Construction engineers may be the employees of construction companies, or they may be the owners of such companies. Recent civil engineering graduates opting for careers in this field are likely to get their feet wet as testers of construction materials or as project site inspectors. As these engineers gain more experience, they are given responsibility for supervising construction activities. With continued experience, they are likely to assume management roles in construction companies. Experienced construction engineers are responsible for hiring site personnel and construction specialists, for estimating costs based upon structural designs, for monitoring day-to-day expenses on the job site, and in the competitive process of bid preparation.
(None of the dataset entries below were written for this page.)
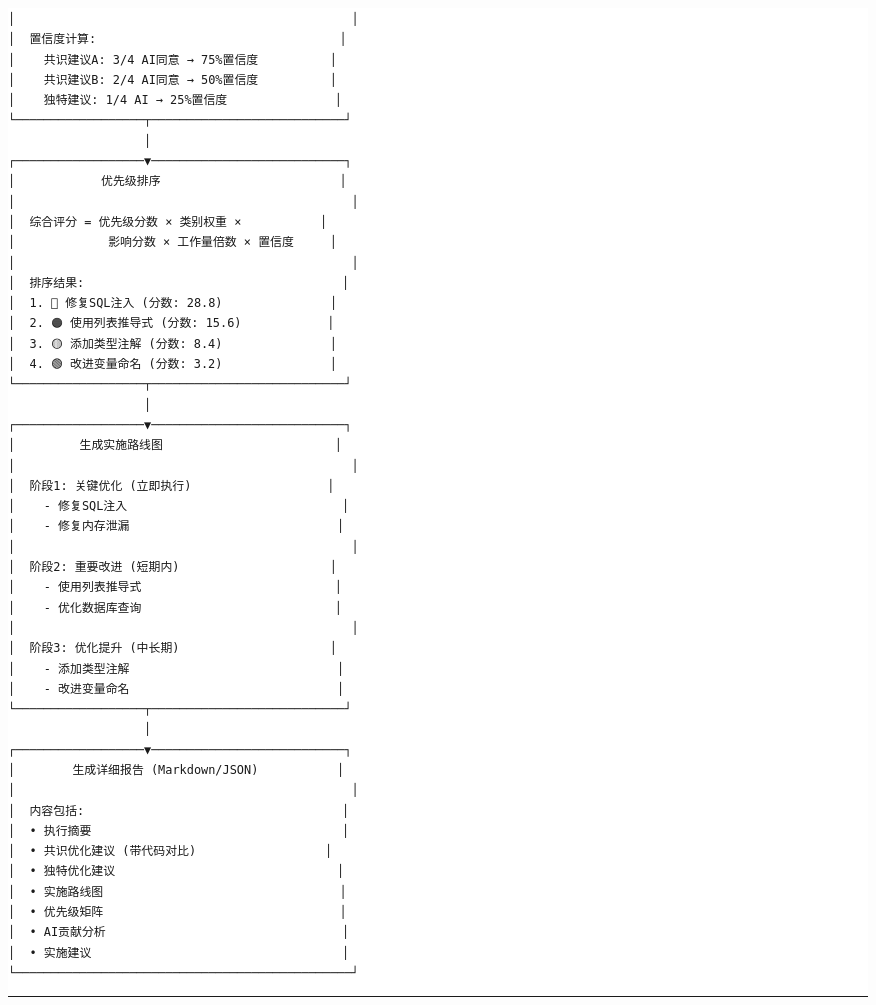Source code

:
 ```
│                                               │
│  置信度计算:                                  │
│    共识建议A: 3/4 AI同意 → 75%置信度          │
│    共识建议B: 2/4 AI同意 → 50%置信度          │
│    独特建议: 1/4 AI → 25%置信度               │
└──────────────────┬───────────────────────────┘
                   │
┌──────────────────▼───────────────────────────┐
│            优先级排序                         │
│                                               │
│  综合评分 = 优先级分数 × 类别权重 ×           │
│             影响分数 × 工作量倍数 × 置信度     │
│                                               │
│  排序结果:                                    │
│  1. 🔴 修复SQL注入 (分数: 28.8)               │
│  2. 🟠 使用列表推导式 (分数: 15.6)            │
│  3. 🟡 添加类型注解 (分数: 8.4)               │
│  4. 🟢 改进变量命名 (分数: 3.2)               │
└──────────────────┬───────────────────────────┘
                   │
┌──────────────────▼───────────────────────────┐
│         生成实施路线图                        │
│                                               │
│  阶段1: 关键优化 (立即执行)                   │
│    - 修复SQL注入                              │
│    - 修复内存泄漏                             │
│                                               │
│  阶段2: 重要改进 (短期内)                     │
│    - 使用列表推导式                           │
│    - 优化数据库查询                           │
│                                               │
│  阶段3: 优化提升 (中长期)                     │
│    - 添加类型注解                             │
│    - 改进变量命名                             │
└──────────────────┬───────────────────────────┘
                   │
┌──────────────────▼───────────────────────────┐
│        生成详细报告 (Markdown/JSON)           │
│                                               │
│  内容包括:                                    │
│  • 执行摘要                                   │
│  • 共识优化建议 (带代码对比)                  │
│  • 独特优化建议                               │
│  • 实施路线图                                 │
│  • 优先级矩阵                                 │
│  • AI贡献分析                                 │
│  • 实施建议                                   │
└───────────────────────────────────────────────┘
```

---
Construction engineers work closely with designers and with project owners to ensure that the owners' wishes and desires are carried out in the most efficient and cost-effective manner, whether the owner is a government agency, corporation, utility, or private investor.
The earning potential for civil engineers in construction is the highest for all the areas in civil engineering. However, the demand for these engineers is quite sensitive to local, regional, national, even international economic conditions. For instance, when commercial building booms during economic upturns, construction engineers are highly sought after. On the other hand, many construction companies were hit hard during the recession of the late 1980s, when office building and other large-scale commercial construction virtually ground to a halt. For this reason, more than a few of the civil engineers who specialize in construction lead somewhat nomadic lives, spending, for instance, two years in Minneapolis on a project and then relocating to California or Saudi Arabia to supervise or manage another project. Indeed, the largest U.S. construction firms never hesitate to bid for projects virtually anywhere in the world.
An estimated one in ten civil engineers working in the United States specializes in construction engineering.
Environmental Engineering
With the rise in concern about the environment, this relatively new area in civil engineering has really come of age in recent years. Civil engineers have long been involved in obtaining and purifying drinking water supplies, as well as designing and planning facilities for the removal and treatment of residential and industrial wastewater. But these engineers were traditionally referred to as sanitary engineers. However, pollution control has been greatly expanded to include efforts directed toward air pollution, groundwater monitoring, solid waste management, and environmental impact analyses. As with other fields in civil engineering, technology has transformed a field that was always considered essential to society-the way garbage pickup is considered essential-but was perceived as decidedly unglamorous.
Today's environmental engineer may fly planes with wing-mounted sensors to measure phosphate or nitrate levels in river or bays, and then feed the data into computer-imaging programs to create detailed maps of pollutant levels. Colleagues on the ground may use strobes or other sophisticated instruments to detect sediment levels in rivers, while paper mill owners, farmers, politicians, and community leaders wait for definitive answers on pollutant levels. Other environmental engineers may be involved in the billion dollar retrofits of chemical plants or power plants to meet stringent air quality standards, or working to rescue vast tracts of endangered wetlands such as the Florida Everglades.
Civil engineers engaged in environmental engineering work closely with ecologists, hydrologists, biologists, and other scientists to determine the quality of life in particular environments. These teams try to develop engineering systems to treat wastewater, purify drinking water, clean up polluted waterways, restore damaged ecosystems, decrease air pollution, or build landfills or related facilities. As an indicator of how much the general public values the work of environmental engineers, their efforts, such as treating wastewater with pollution-eating water plants and bacteria, frequently garner prominent space in daily newspapers.
About one in eight civil engineers, working in the United States practices environmental engineering.
(Note to the reader: If you have been keeping track of the number of civil engineers working in each area out of the total number of practicing civil engineers, you've probably noticed we have accounted for more than 100 percent of the total. This is because many civil engineers specialize in more than one area.)